--- START ---

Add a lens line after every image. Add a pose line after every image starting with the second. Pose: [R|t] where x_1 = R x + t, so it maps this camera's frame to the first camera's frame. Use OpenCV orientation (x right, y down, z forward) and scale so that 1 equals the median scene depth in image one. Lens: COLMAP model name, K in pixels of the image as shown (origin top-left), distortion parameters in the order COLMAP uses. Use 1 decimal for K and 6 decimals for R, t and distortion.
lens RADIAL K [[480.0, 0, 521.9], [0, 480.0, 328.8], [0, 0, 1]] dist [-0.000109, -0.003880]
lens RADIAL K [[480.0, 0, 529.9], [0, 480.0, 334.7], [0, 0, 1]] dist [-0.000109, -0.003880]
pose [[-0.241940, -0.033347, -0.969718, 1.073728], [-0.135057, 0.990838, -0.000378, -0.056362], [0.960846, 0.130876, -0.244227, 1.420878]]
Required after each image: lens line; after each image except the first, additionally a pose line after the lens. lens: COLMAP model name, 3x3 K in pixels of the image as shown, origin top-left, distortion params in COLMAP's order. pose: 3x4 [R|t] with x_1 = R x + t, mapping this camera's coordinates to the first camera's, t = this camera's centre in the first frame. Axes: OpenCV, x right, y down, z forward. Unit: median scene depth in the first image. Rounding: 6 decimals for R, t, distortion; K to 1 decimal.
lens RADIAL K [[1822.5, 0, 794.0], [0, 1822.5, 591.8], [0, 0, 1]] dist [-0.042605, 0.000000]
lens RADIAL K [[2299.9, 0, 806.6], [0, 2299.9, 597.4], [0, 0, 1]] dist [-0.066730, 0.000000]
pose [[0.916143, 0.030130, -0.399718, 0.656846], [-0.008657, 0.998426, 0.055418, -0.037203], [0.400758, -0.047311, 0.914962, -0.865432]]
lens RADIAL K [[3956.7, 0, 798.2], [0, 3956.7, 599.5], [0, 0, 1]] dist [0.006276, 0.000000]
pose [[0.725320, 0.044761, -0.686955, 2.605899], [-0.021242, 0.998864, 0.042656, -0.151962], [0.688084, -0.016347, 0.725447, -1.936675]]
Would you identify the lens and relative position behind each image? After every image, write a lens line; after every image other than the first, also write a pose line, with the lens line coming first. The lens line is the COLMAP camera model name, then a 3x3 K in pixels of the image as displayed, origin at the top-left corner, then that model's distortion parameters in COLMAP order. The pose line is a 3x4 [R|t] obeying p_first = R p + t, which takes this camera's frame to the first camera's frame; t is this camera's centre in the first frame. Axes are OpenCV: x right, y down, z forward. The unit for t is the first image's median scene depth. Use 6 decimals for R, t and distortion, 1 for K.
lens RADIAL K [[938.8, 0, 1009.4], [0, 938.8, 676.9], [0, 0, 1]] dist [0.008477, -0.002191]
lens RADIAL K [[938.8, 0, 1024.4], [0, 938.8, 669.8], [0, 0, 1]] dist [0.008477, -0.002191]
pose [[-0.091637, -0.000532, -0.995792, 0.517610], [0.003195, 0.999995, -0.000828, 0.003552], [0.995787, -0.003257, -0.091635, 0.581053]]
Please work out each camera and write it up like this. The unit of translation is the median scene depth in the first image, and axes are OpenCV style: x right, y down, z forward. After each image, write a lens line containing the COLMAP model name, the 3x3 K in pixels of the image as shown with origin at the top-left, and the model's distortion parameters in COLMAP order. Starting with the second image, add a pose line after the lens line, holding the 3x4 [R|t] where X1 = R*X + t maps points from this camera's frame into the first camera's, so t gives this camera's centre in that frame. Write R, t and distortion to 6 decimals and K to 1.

--- END ---

What you are asked to do:
Repeat the records above with every character intact.

Answer to the problem:
Add a lens line after every image. Add a pose line after every image starting with the second. Pose: [R|t] where x_1 = R x + t, so it maps this camera's frame to the first camera's frame. Use OpenCV orientation (x right, y down, z forward) and scale so that 1 equals the median scene depth in image one. Lens: COLMAP model name, K in pixels of the image as shown (origin top-left), distortion parameters in the order COLMAP uses. Use 1 decimal for K and 6 decimals for R, t and distortion.
lens RADIAL K [[480.0, 0, 521.9], [0, 480.0, 328.8], [0, 0, 1]] dist [-0.000109, -0.003880]
lens RADIAL K [[480.0, 0, 529.9], [0, 480.0, 334.7], [0, 0, 1]] dist [-0.000109, -0.003880]
pose [[-0.241940, -0.033347, -0.969718, 1.073728], [-0.135057, 0.990838, -0.000378, -0.056362], [0.960846, 0.130876, -0.244227, 1.420878]]
Required after each image: lens line; after each image except the first, additionally a pose line after the lens. lens: COLMAP model name, 3x3 K in pixels of the image as shown, origin top-left, distortion params in COLMAP's order. pose: 3x4 [R|t] with x_1 = R x + t, mapping this camera's coordinates to the first camera's, t = this camera's centre in the first frame. Axes: OpenCV, x right, y down, z forward. Unit: median scene depth in the first image. Rounding: 6 decimals for R, t, distortion; K to 1 decimal.
lens RADIAL K [[1822.5, 0, 794.0], [0, 1822.5, 591.8], [0, 0, 1]] dist [-0.042605, 0.000000]
lens RADIAL K [[2299.9, 0, 806.6], [0, 2299.9, 597.4], [0, 0, 1]] dist [-0.066730, 0.000000]
pose [[0.916143, 0.030130, -0.399718, 0.656846], [-0.008657, 0.998426, 0.055418, -0.037203], [0.400758, -0.047311, 0.914962, -0.865432]]
lens RADIAL K [[3956.7, 0, 798.2], [0, 3956.7, 599.5], [0, 0, 1]] dist [0.006276, 0.000000]
pose [[0.725320, 0.044761, -0.686955, 2.605899], [-0.021242, 0.998864, 0.042656, -0.151962], [0.688084, -0.016347, 0.725447, -1.936675]]
Would you identify the lens and relative position behind each image? After every image, write a lens line; after every image other than the first, also write a pose line, with the lens line coming first. The lens line is the COLMAP camera model name, then a 3x3 K in pixels of the image as displayed, origin at the top-left corner, then that model's distortion parameters in COLMAP order. The pose line is a 3x4 [R|t] obeying p_first = R p + t, which takes this camera's frame to the first camera's frame; t is this camera's centre in the first frame. Axes are OpenCV: x right, y down, z forward. The unit for t is the first image's median scene depth. Use 6 decimals for R, t and distortion, 1 for K.
lens RADIAL K [[938.8, 0, 1009.4], [0, 938.8, 676.9], [0, 0, 1]] dist [0.008477, -0.002191]
lens RADIAL K [[938.8, 0, 1024.4], [0, 938.8, 669.8], [0, 0, 1]] dist [0.008477, -0.002191]
pose [[-0.091637, -0.000532, -0.995792, 0.517610], [0.003195, 0.999995, -0.000828, 0.003552], [0.995787, -0.003257, -0.091635, 0.581053]]
Please work out each camera and write it up like this. The unit of translation is the median scene depth in the first image, and axes are OpenCV style: x right, y down, z forward. After each image, write a lens line containing the COLMAP model name, the 3x3 K in pixels of the image as shown with origin at the top-left, and the model's distortion parameters in COLMAP order. Starting with the second image, add a pose line after the lens line, holding the 3x4 [R|t] where X1 = R*X + t maps points from this camera's frame into the first camera's, so t gives this camera's centre in that frame. Write R, t and distortion to 6 decimals and K to 1.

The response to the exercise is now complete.